First and foremost, I hope there is no better argument than our desire to support the best of our Fighting Irish athletes in their efforts to gain recognition as being the best. That reason should be enough in itself.
Within the NCAA, lacrosse has seen an explosion of growth in the last 15 years, with a 105% increase in women's participation, and 94% in men's. This growth is exponentially greater than any other NCAA sport during the same period. The numbers are staggering. During this same period, youth participation has grown well over 200%, creating a massive talent pool whose highest growth is in the South, the Midwest and the West.

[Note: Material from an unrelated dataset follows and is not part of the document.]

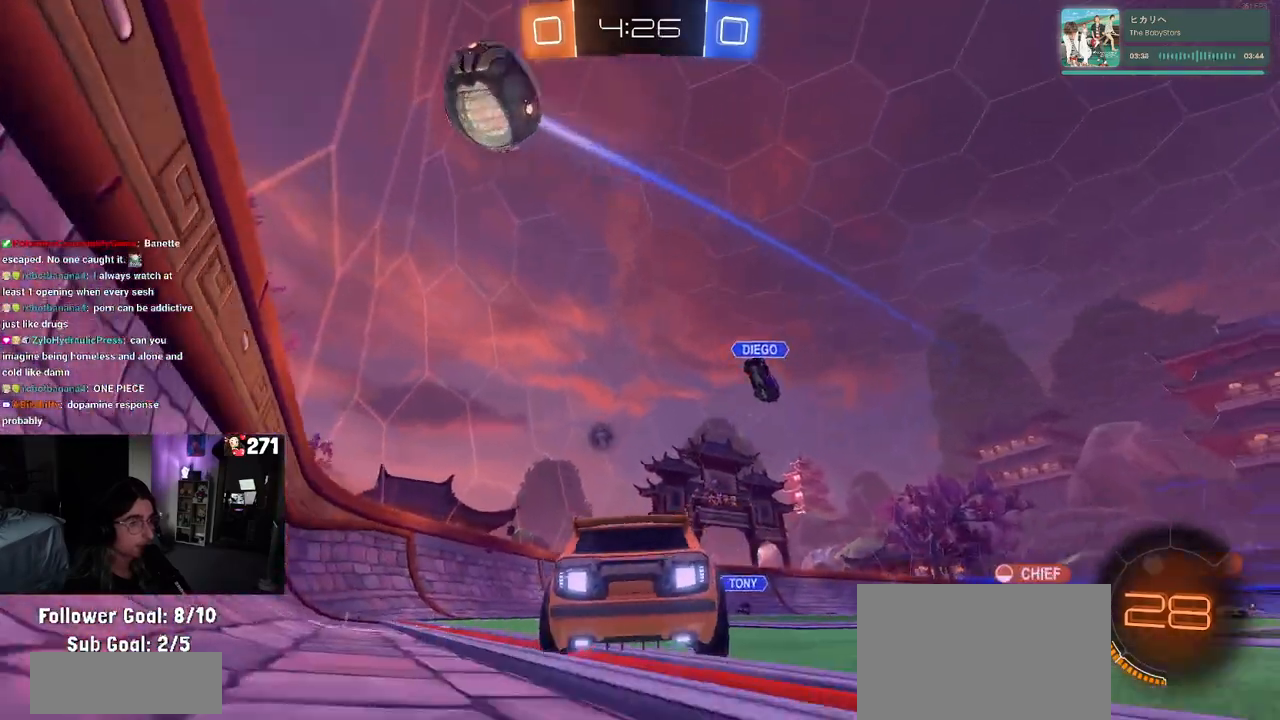
{"buttons": [], "left_stick": "right", "right_stick": "center", "events": [[33, "left_stick", "right"], [83, "TRIANGLE", "up"], [267, "left_stick", "center"], [450, "left_stick", "right"]]}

While risking being sentimental or banal, the second reason is that a Tewaaraton Trophy winner will position Notre Dame in lacrosse today as the football team did in the first half of the 20th century, as the team with a national reach and schedule, national champions (hopefully in lacrosse), and Heisman winners. Which Division I team, in addition to recruiting well in the traditional Northeast hotbeds, has a half dozen players from California, and players from Texas, Georgia, Michigan and Indiana? Which team plays to sold out crowds at neutral sites in Los Angeles and Atlanta, as well as having an annual rivalry game against the western power Denver? It's the same team that has been knocking on the doorstep of the national championship the past six years (and whose athletic director was himself a Notre Dame lacrosse player). All that is missing is to pry recognition of the top player away from the traditional East coast schools, and the center of gravity for men's lacrosse moves firmly into South Bend. Other than Kevin Corrigan, who would have ever thought that? (speaking for myself, I've always simply been glad they even have a decent team!)
The Notre Dame defense, led by Matt Landis, will face a serious test against Myles Jones and Duke this Sunday, April 10, noon at Arlotta Stadium. ESPNU.